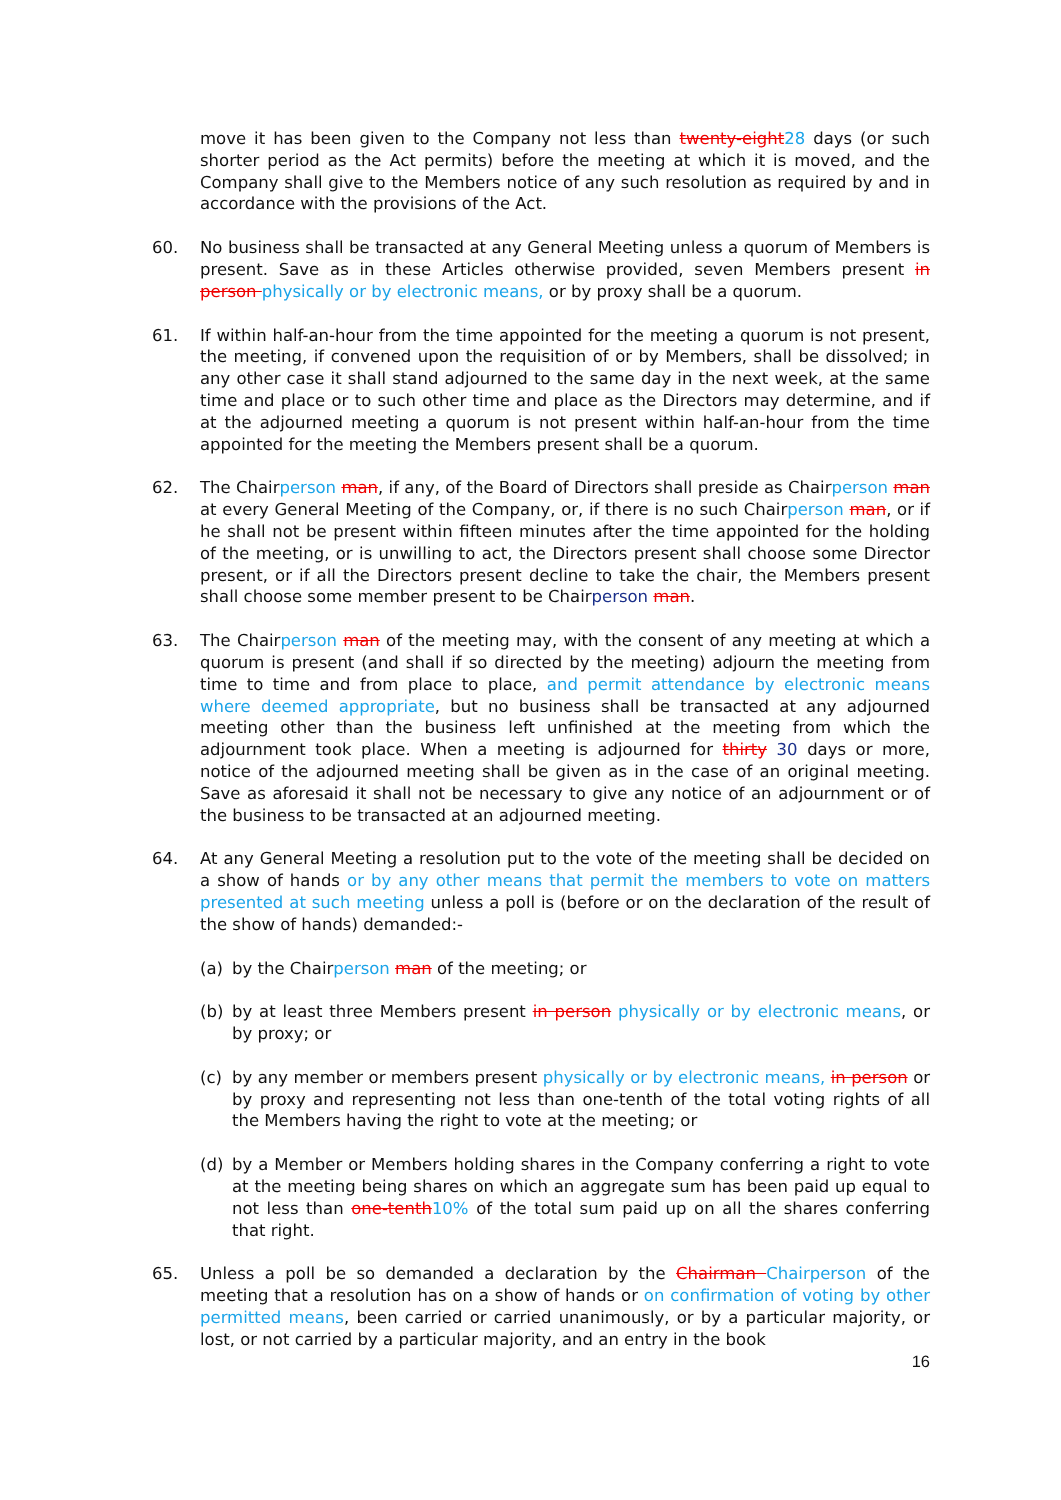move it has been given to the Company not less than twenty-eight 28 days (or such shorter period as the Act permits) before the meeting at which it is moved, and the Company shall give to the Members notice of any such resolution as required by and in accordance with the provisions of the Act.
60. No business shall be transacted at any General Meeting unless a quorum of Members is present. Save as in these Articles otherwise provided, seven Members present in person physically or by electronic means, or by proxy shall be a quorum.
61. If within half-an-hour from the time appointed for the meeting a quorum is not present, the meeting, if convened upon the requisition of or by Members, shall be dissolved; in any other case it shall stand adjourned to the same day in the next week, at the same time and place or to such other time and place as the Directors may determine, and if at the adjourned meeting a quorum is not present within half-an-hour from the time appointed for the meeting the Members present shall be a quorum.
62. The Chairperson man, if any, of the Board of Directors shall preside as Chairperson man at every General Meeting of the Company, or, if there is no such Chairperson man, or if he shall not be present within fifteen minutes after the time appointed for the holding of the meeting, or is unwilling to act, the Directors present shall choose some Director present, or if all the Directors present decline to take the chair, the Members present shall choose some member present to be Chairperson man.
63. The Chairperson man of the meeting may, with the consent of any meeting at which a quorum is present (and shall if so directed by the meeting) adjourn the meeting from time to time and from place to place, and permit attendance by electronic means where deemed appropriate, but no business shall be transacted at any adjourned meeting other than the business left unfinished at the meeting from which the adjournment took place. When a meeting is adjourned for thirty 30 days or more, notice of the adjourned meeting shall be given as in the case of an original meeting. Save as aforesaid it shall not be necessary to give any notice of an adjournment or of the business to be transacted at an adjourned meeting.
64. At any General Meeting a resolution put to the vote of the meeting shall be decided on a show of hands or by any other means that permit the members to vote on matters presented at such meeting unless a poll is (before or on the declaration of the result of the show of hands) demanded:-
(a) by the Chairperson man of the meeting; or
(b) by at least three Members present in person physically or by electronic means, or by proxy; or
(c) by any member or members present physically or by electronic means, in person or by proxy and representing not less than one-tenth of the total voting rights of all the Members having the right to vote at the meeting; or
(d) by a Member or Members holding shares in the Company conferring a right to vote at the meeting being shares on which an aggregate sum has been paid up equal to not less than one-tenth 10% of the total sum paid up on all the shares conferring that right.
65. Unless a poll be so demanded a declaration by the Chairman Chairperson of the meeting that a resolution has on a show of hands or on confirmation of voting by other permitted means, been carried or carried unanimously, or by a particular majority, or lost, or not carried by a particular majority, and an entry in the book
16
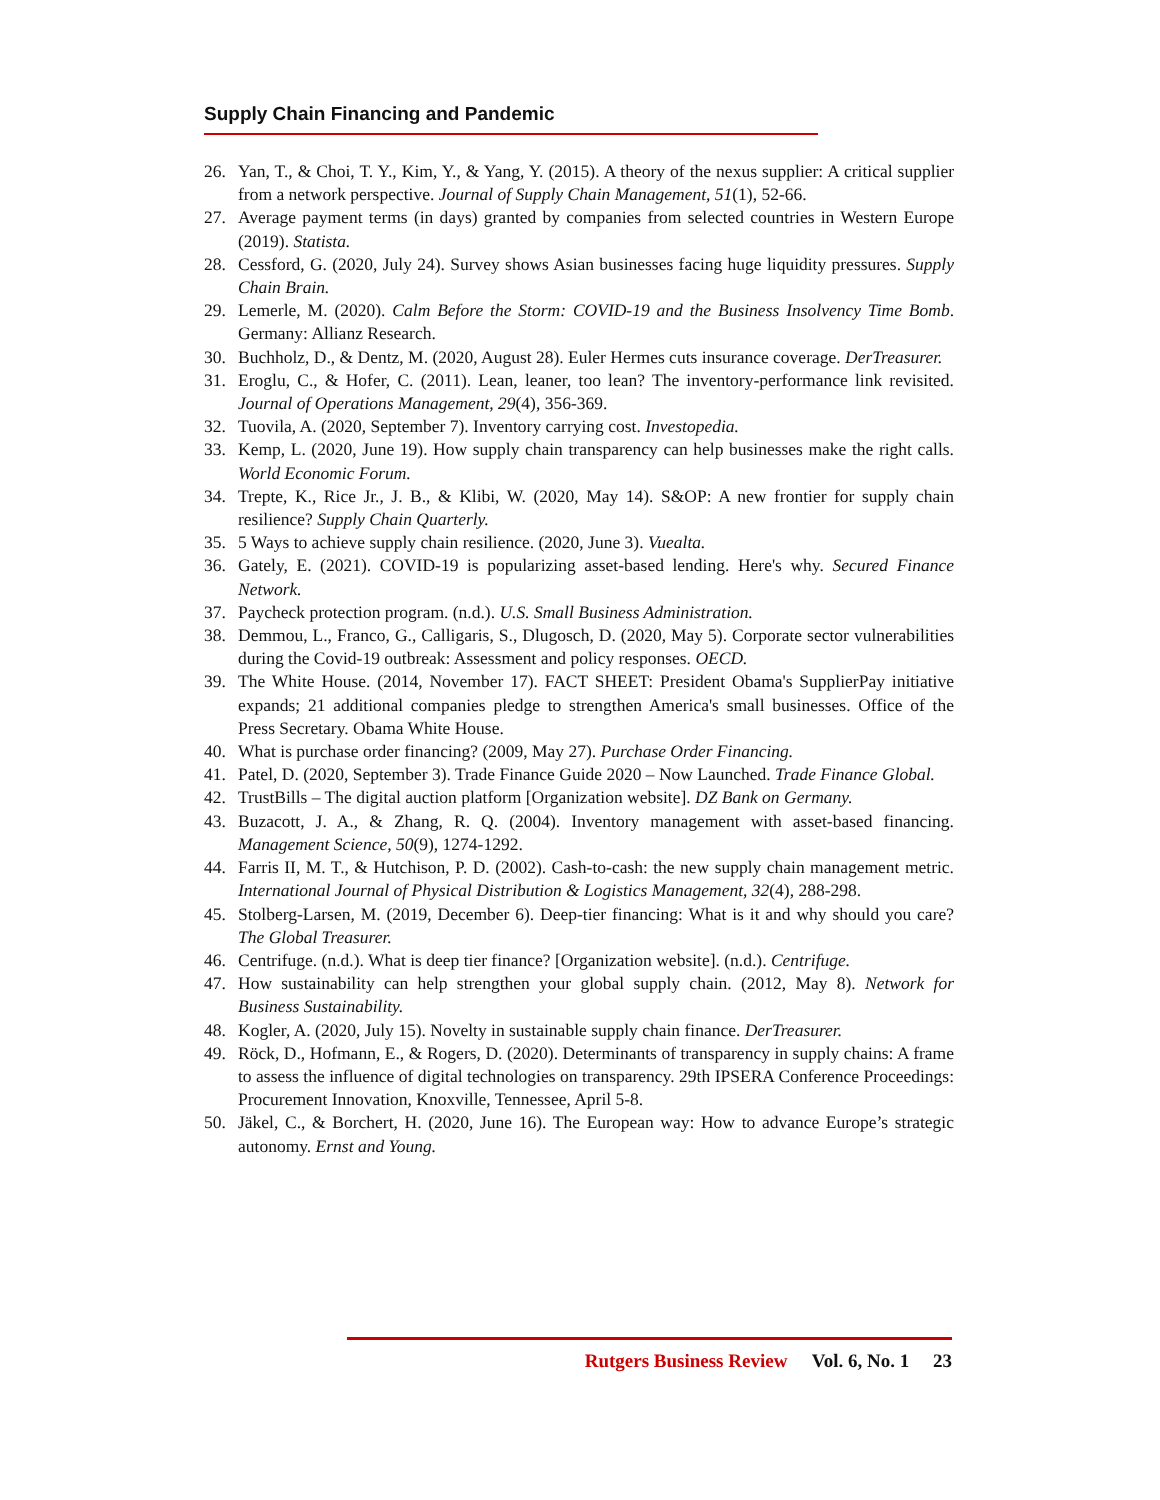Supply Chain Financing and Pandemic
26. Yan, T., & Choi, T. Y., Kim, Y., & Yang, Y. (2015). A theory of the nexus supplier: A critical supplier from a network perspective. Journal of Supply Chain Management, 51(1), 52-66.
27. Average payment terms (in days) granted by companies from selected countries in Western Europe (2019). Statista.
28. Cessford, G. (2020, July 24). Survey shows Asian businesses facing huge liquidity pressures. Supply Chain Brain.
29. Lemerle, M. (2020). Calm Before the Storm: COVID-19 and the Business Insolvency Time Bomb. Germany: Allianz Research.
30. Buchholz, D., & Dentz, M. (2020, August 28). Euler Hermes cuts insurance coverage. DerTreasurer.
31. Eroglu, C., & Hofer, C. (2011). Lean, leaner, too lean? The inventory-performance link revisited. Journal of Operations Management, 29(4), 356-369.
32. Tuovila, A. (2020, September 7). Inventory carrying cost. Investopedia.
33. Kemp, L. (2020, June 19). How supply chain transparency can help businesses make the right calls. World Economic Forum.
34. Trepte, K., Rice Jr., J. B., & Klibi, W. (2020, May 14). S&OP: A new frontier for supply chain resilience? Supply Chain Quarterly.
35. 5 Ways to achieve supply chain resilience. (2020, June 3). Vuealta.
36. Gately, E. (2021). COVID-19 is popularizing asset-based lending. Here's why. Secured Finance Network.
37. Paycheck protection program. (n.d.). U.S. Small Business Administration.
38. Demmou, L., Franco, G., Calligaris, S., Dlugosch, D. (2020, May 5). Corporate sector vulnerabilities during the Covid-19 outbreak: Assessment and policy responses. OECD.
39. The White House. (2014, November 17). FACT SHEET: President Obama's SupplierPay initiative expands; 21 additional companies pledge to strengthen America's small businesses. Office of the Press Secretary. Obama White House.
40. What is purchase order financing? (2009, May 27). Purchase Order Financing.
41. Patel, D. (2020, September 3). Trade Finance Guide 2020 – Now Launched. Trade Finance Global.
42. TrustBills – The digital auction platform [Organization website]. DZ Bank on Germany.
43. Buzacott, J. A., & Zhang, R. Q. (2004). Inventory management with asset-based financing. Management Science, 50(9), 1274-1292.
44. Farris II, M. T., & Hutchison, P. D. (2002). Cash-to-cash: the new supply chain management metric. International Journal of Physical Distribution & Logistics Management, 32(4), 288-298.
45. Stolberg-Larsen, M. (2019, December 6). Deep-tier financing: What is it and why should you care? The Global Treasurer.
46. Centrifuge. (n.d.). What is deep tier finance? [Organization website]. (n.d.). Centrifuge.
47. How sustainability can help strengthen your global supply chain. (2012, May 8). Network for Business Sustainability.
48. Kogler, A. (2020, July 15). Novelty in sustainable supply chain finance. DerTreasurer.
49. Röck, D., Hofmann, E., & Rogers, D. (2020). Determinants of transparency in supply chains: A frame to assess the influence of digital technologies on transparency. 29th IPSERA Conference Proceedings: Procurement Innovation, Knoxville, Tennessee, April 5-8.
50. Jäkel, C., & Borchert, H. (2020, June 16). The European way: How to advance Europe’s strategic autonomy. Ernst and Young.
Rutgers Business Review Vol. 6, No. 1 23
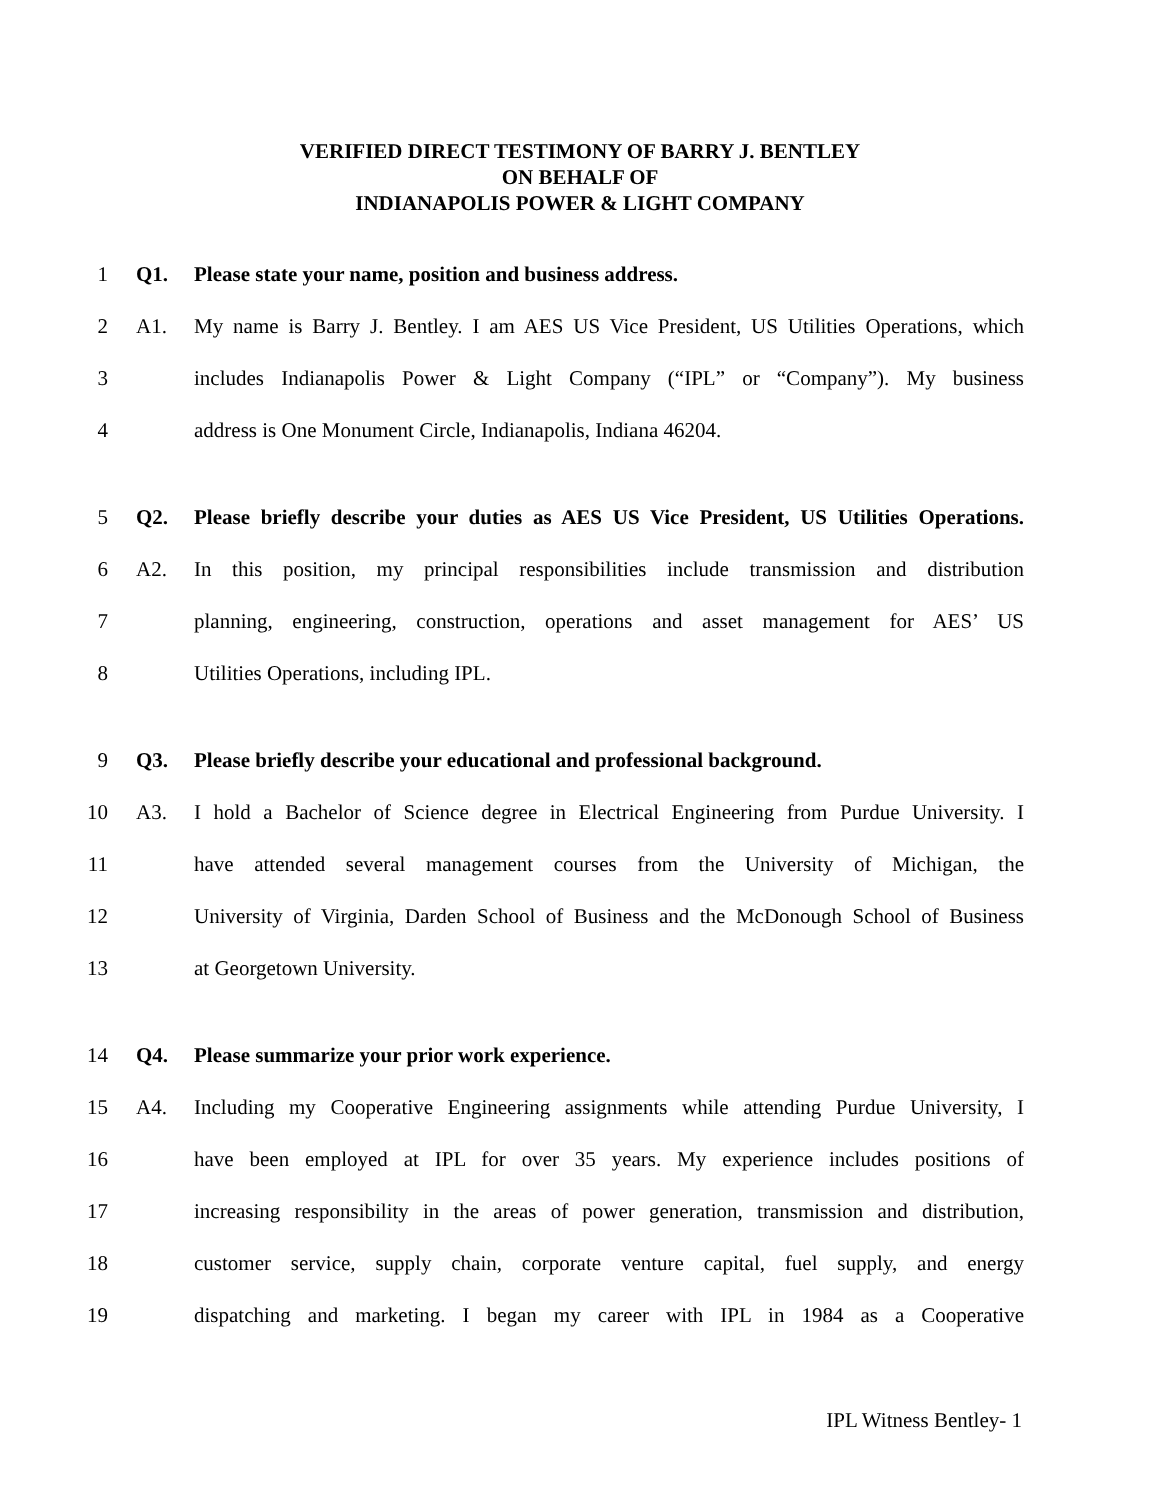VERIFIED DIRECT TESTIMONY OF BARRY J. BENTLEY
ON BEHALF OF
INDIANAPOLIS POWER & LIGHT COMPANY
1 Q1. Please state your name, position and business address.
2 A1. My name is Barry J. Bentley. I am AES US Vice President, US Utilities Operations, which
3 includes Indianapolis Power & Light Company (“IPL” or “Company”). My business
4 address is One Monument Circle, Indianapolis, Indiana 46204.
5 Q2. Please briefly describe your duties as AES US Vice President, US Utilities Operations.
6 A2. In this position, my principal responsibilities include transmission and distribution
7 planning, engineering, construction, operations and asset management for AES’ US
8 Utilities Operations, including IPL.
9 Q3. Please briefly describe your educational and professional background.
10 A3. I hold a Bachelor of Science degree in Electrical Engineering from Purdue University. I
11 have attended several management courses from the University of Michigan, the
12 University of Virginia, Darden School of Business and the McDonough School of Business
13 at Georgetown University.
14 Q4. Please summarize your prior work experience.
15 A4. Including my Cooperative Engineering assignments while attending Purdue University, I
16 have been employed at IPL for over 35 years. My experience includes positions of
17 increasing responsibility in the areas of power generation, transmission and distribution,
18 customer service, supply chain, corporate venture capital, fuel supply, and energy
19 dispatching and marketing. I began my career with IPL in 1984 as a Cooperative
IPL Witness Bentley- 1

[PROBLEM REQUIREMENTS]: Where does the string "Please" appear in the records? Copy every line that holds it.

[OUTPUT OF THE EXERCISE]:
1 Q1. Please state your name, position and business address.
5 Q2. Please briefly describe your duties as AES US Vice President, US Utilities Operations.
9 Q3. Please briefly describe your educational and professional background.
14 Q4. Please summarize your prior work experience.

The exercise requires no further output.